Barbara Hepworth
(English, 1903-1975)
Merryn
1962
Alabaster, 13 x 11 1/2 x 8 1/4 in.
Gift of Wallace and Wilhelmina Holladay
Merryn reveals Barbara Hepworth's preference for what is known as "direct carving." In art school, English sculptors were trained to model clay or plaster versions of their pieces and then turn them over to professional stonecarvers for completion. For Hepworth, however, an intimate, tactile relationship with her material was an essential part of the creative process. She avoided power tools and even polished her stone pieces herself. Created three decades after Hepworth developed her signature style, Merryn still embodies many of these characteristic elements. Most obviously, Merryn is an organic abstraction made of simple, rounded shapes that nevertheless have a great sensual and emotional appeal. Like many of Hepworth's stone pieces, this one is pierced, creating a series of irregular, mysterious shadows that change as the viewer walks around the sculpture.

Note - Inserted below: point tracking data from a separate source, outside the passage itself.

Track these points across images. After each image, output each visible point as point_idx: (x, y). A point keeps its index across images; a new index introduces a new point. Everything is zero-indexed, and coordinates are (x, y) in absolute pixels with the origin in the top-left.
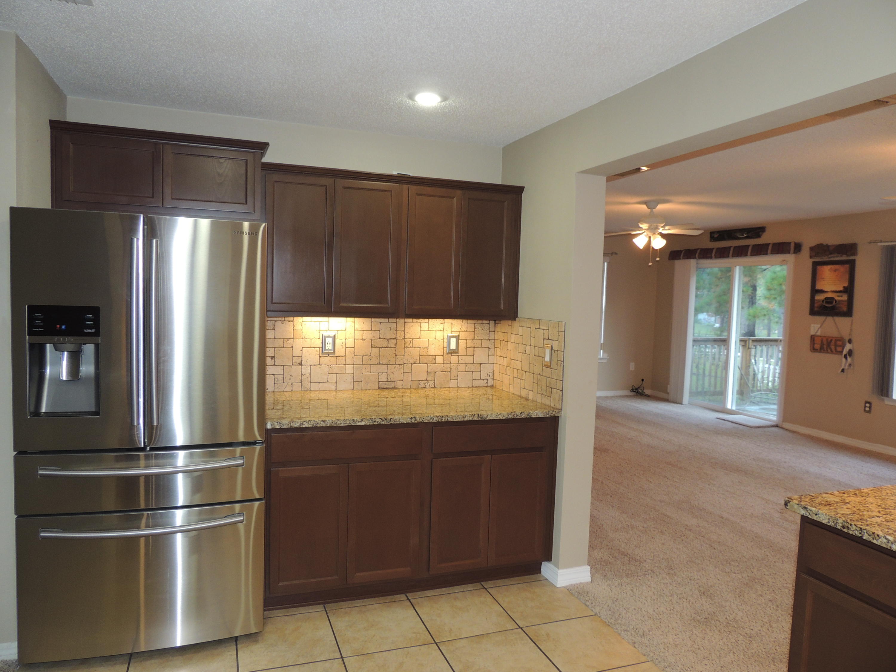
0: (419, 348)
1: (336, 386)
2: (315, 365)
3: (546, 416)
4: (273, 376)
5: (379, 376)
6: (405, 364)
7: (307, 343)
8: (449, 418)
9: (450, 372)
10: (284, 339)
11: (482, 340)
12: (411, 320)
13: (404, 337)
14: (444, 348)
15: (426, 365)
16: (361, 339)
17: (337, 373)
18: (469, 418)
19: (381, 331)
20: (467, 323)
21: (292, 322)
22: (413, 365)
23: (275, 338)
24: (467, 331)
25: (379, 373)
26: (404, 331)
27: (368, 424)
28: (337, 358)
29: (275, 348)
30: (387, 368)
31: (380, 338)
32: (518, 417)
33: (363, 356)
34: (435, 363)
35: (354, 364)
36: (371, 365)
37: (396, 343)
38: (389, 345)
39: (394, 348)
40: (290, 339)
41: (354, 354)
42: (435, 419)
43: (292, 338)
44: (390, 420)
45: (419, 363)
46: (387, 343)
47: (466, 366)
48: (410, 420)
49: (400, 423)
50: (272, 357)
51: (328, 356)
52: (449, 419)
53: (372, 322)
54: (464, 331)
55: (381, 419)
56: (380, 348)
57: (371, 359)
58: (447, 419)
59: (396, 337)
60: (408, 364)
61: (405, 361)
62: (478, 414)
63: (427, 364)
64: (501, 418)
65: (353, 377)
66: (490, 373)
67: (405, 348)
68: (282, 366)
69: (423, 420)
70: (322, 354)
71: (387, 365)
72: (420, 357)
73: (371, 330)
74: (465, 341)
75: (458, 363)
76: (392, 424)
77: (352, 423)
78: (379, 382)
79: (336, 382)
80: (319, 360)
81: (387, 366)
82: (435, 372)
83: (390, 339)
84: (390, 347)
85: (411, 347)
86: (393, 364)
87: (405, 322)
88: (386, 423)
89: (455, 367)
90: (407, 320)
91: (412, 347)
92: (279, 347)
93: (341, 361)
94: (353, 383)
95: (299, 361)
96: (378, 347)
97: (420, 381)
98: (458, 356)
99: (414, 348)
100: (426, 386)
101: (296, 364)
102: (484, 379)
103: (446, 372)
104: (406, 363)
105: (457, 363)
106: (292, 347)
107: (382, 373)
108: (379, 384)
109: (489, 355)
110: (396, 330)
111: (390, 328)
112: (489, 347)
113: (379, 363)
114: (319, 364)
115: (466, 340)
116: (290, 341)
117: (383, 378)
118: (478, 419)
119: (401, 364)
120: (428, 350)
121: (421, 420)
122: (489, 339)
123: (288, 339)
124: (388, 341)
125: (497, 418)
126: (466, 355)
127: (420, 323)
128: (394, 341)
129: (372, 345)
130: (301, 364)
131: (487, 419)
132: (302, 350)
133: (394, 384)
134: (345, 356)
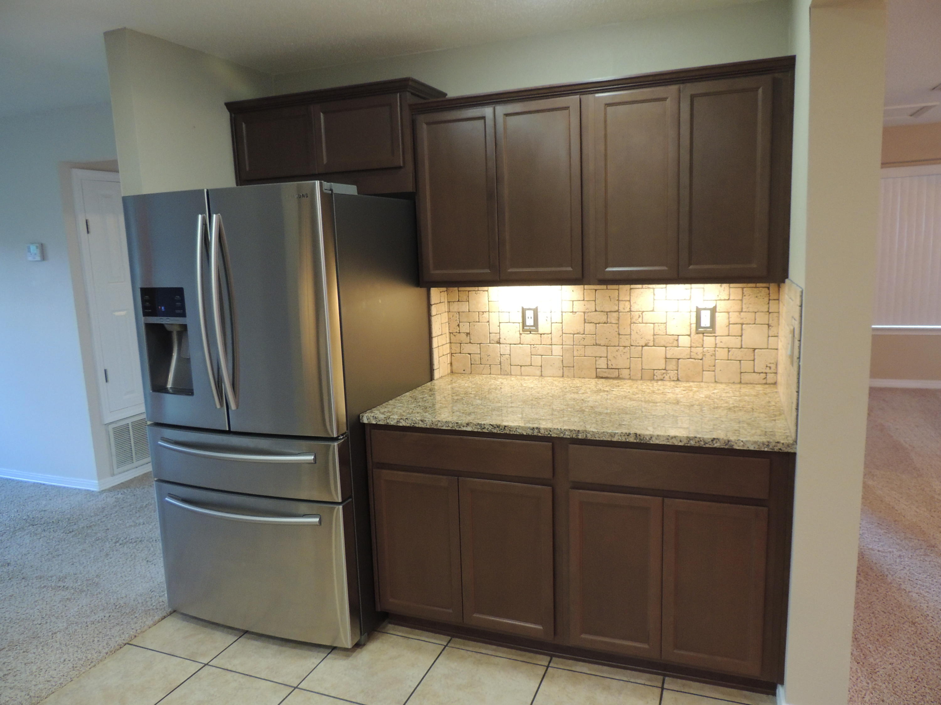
0: (652, 325)
1: (541, 372)
2: (515, 344)
3: (763, 450)
4: (469, 355)
5: (596, 361)
6: (632, 346)
7: (504, 318)
8: (588, 435)
9: (701, 359)
10: (479, 312)
11: (756, 312)
12: (640, 286)
13: (630, 308)
14: (691, 324)
15: (664, 348)
16: (571, 312)
17: (542, 355)
18: (620, 438)
19: (596, 301)
20: (730, 288)
21: (487, 292)
22: (644, 348)
23: (469, 311)
24: (729, 299)
25: (595, 357)
26: (630, 301)
27: (476, 430)
28: (541, 337)
29: (469, 323)
30: (607, 351)
31: (596, 311)
32: (707, 446)
33: (574, 334)
34: (678, 347)
35: (562, 345)
36: (585, 346)
37: (619, 318)
38: (609, 320)
39: (616, 324)
40: (485, 312)
41: (562, 331)
42: (567, 433)
43: (488, 311)
44: (505, 428)
45: (654, 346)
46: (606, 317)
47: (729, 351)
48: (532, 431)
49: (518, 433)
50: (467, 333)
51: (531, 333)
52: (589, 437)
53: (584, 289)
54: (725, 300)
55: (491, 425)
56: (596, 324)
57: (584, 339)
58: (586, 436)
59: (618, 309)
60: (637, 346)
61: (632, 341)
62: (636, 434)
63: (666, 347)
64: (676, 444)
65: (562, 361)
66: (770, 363)
67: (632, 324)
68: (478, 344)
69: (549, 434)
70: (523, 331)
71: (607, 346)
72: (655, 337)
73: (584, 300)
74: (726, 314)
75: (716, 347)
76: (506, 433)
77: (456, 427)
78: (597, 369)
79: (541, 366)
80: (520, 338)
81: (607, 349)
82: (679, 359)
83: (610, 312)
84: (610, 323)
85: (640, 323)
86: (615, 346)
87: (631, 289)
88: (499, 432)
89: (711, 353)
90: (633, 286)
91: (643, 323)
92: (474, 322)
93: (546, 339)
94: (563, 369)
95: (496, 339)
96: (593, 323)
97: (655, 371)
98: (716, 336)
99: (644, 324)
100: (664, 377)
101: (493, 342)
102: (760, 373)
103: (694, 359)
104: (635, 345)
105: (714, 346)
106: (489, 322)
107: (601, 357)
108: (596, 370)
109: (769, 336)
110: (618, 300)
111: (610, 297)
112: (768, 324)
113: (596, 344)
114: (520, 343)
115: (728, 313)
116: (486, 315)
117: (602, 363)
118: (635, 441)
119: (627, 347)
120: (666, 327)
121: (547, 433)
122: (768, 312)
123: (483, 312)
124: (607, 314)
125: (668, 443)
126: (729, 336)
127: (654, 289)
128: (615, 314)
129: (585, 319)
130: (499, 343)
131: (652, 442)
132: (499, 326)
133: (617, 372)
134: (551, 333)
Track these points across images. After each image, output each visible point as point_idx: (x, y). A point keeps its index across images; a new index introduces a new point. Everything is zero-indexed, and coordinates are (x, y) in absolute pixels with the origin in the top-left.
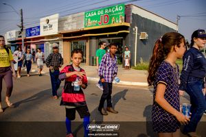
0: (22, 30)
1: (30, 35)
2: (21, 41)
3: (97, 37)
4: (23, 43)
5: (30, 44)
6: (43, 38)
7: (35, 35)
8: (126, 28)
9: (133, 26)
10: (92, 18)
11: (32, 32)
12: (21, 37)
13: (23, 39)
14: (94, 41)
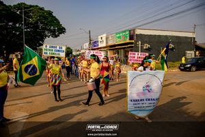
3: (123, 48)
8: (132, 43)
9: (137, 41)
10: (119, 37)
14: (122, 50)
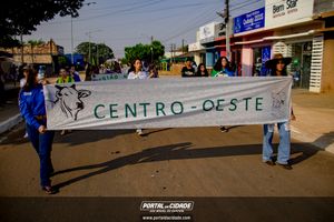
0: (227, 20)
1: (243, 29)
2: (224, 41)
4: (228, 46)
5: (241, 46)
6: (270, 33)
7: (254, 28)
11: (246, 22)
12: (224, 34)
13: (227, 37)
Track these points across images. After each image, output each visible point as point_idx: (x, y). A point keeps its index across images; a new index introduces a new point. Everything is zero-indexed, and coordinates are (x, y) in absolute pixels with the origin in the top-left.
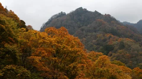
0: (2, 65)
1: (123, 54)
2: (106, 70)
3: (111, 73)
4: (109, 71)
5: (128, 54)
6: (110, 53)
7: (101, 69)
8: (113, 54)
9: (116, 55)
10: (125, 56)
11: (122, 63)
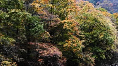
0: (9, 10)
1: (107, 3)
2: (90, 14)
3: (94, 17)
4: (93, 15)
5: (111, 4)
6: (98, 2)
7: (87, 13)
8: (100, 4)
9: (102, 4)
10: (108, 5)
11: (105, 10)
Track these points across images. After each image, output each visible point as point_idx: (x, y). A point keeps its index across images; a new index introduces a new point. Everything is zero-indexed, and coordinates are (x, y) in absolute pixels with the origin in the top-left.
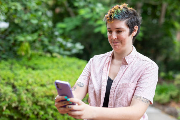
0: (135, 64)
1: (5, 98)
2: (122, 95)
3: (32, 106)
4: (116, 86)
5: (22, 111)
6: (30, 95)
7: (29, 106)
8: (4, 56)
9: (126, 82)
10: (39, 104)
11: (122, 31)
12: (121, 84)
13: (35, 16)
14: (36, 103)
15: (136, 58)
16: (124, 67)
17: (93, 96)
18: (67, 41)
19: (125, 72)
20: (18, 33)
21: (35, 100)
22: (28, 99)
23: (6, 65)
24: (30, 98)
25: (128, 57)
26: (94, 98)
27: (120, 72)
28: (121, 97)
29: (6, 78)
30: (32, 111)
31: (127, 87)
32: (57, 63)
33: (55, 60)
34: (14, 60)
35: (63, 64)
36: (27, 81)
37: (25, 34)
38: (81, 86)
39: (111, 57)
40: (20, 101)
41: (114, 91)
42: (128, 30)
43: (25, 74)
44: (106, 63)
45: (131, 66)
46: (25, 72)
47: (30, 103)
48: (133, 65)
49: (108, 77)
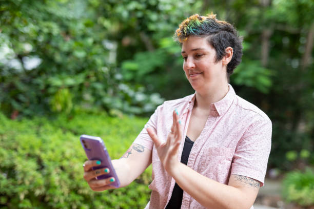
0: (232, 115)
1: (23, 179)
2: (208, 167)
3: (69, 196)
4: (199, 152)
5: (51, 204)
6: (65, 177)
7: (63, 194)
8: (27, 112)
9: (215, 145)
10: (81, 191)
11: (202, 55)
12: (208, 148)
13: (81, 45)
14: (75, 190)
15: (234, 105)
16: (213, 121)
17: (160, 169)
18: (136, 91)
19: (214, 129)
20: (53, 74)
21: (74, 186)
22: (63, 183)
23: (30, 127)
24: (65, 182)
25: (220, 104)
26: (161, 172)
27: (207, 128)
28: (207, 170)
29: (27, 147)
30: (68, 205)
31: (217, 155)
32: (118, 126)
33: (115, 121)
34: (44, 119)
35: (127, 129)
36: (63, 153)
37: (64, 75)
38: (139, 151)
39: (192, 104)
40: (48, 186)
41: (194, 160)
42: (212, 53)
43: (59, 142)
44: (183, 113)
45: (224, 119)
46: (60, 137)
47: (66, 190)
48: (229, 117)
49: (186, 137)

Although Merryn is monochrome, it is carved from translucent alabaster, which reveals subtle internal irregularities and seems to change color, depending on the light. Throughout her career, Hepworth stressed the influence that geography-specifically, the rugged Yorkshire countryside in which she grew up, and the Cornish coast, where she lived as an adult-had on her sculpture. So, while the vertical orientation of this work implies that it was inspired by the human body, placed on its side it could easily call to mind the curves and hollows of an English landscape. The title of this sculpture presumably refers-as do many of Hepworth's works-to an actual place, in this case, the village of St. Merryn, on the north coast of Cornwall, approximately eighty miles east of her home in St. Ives.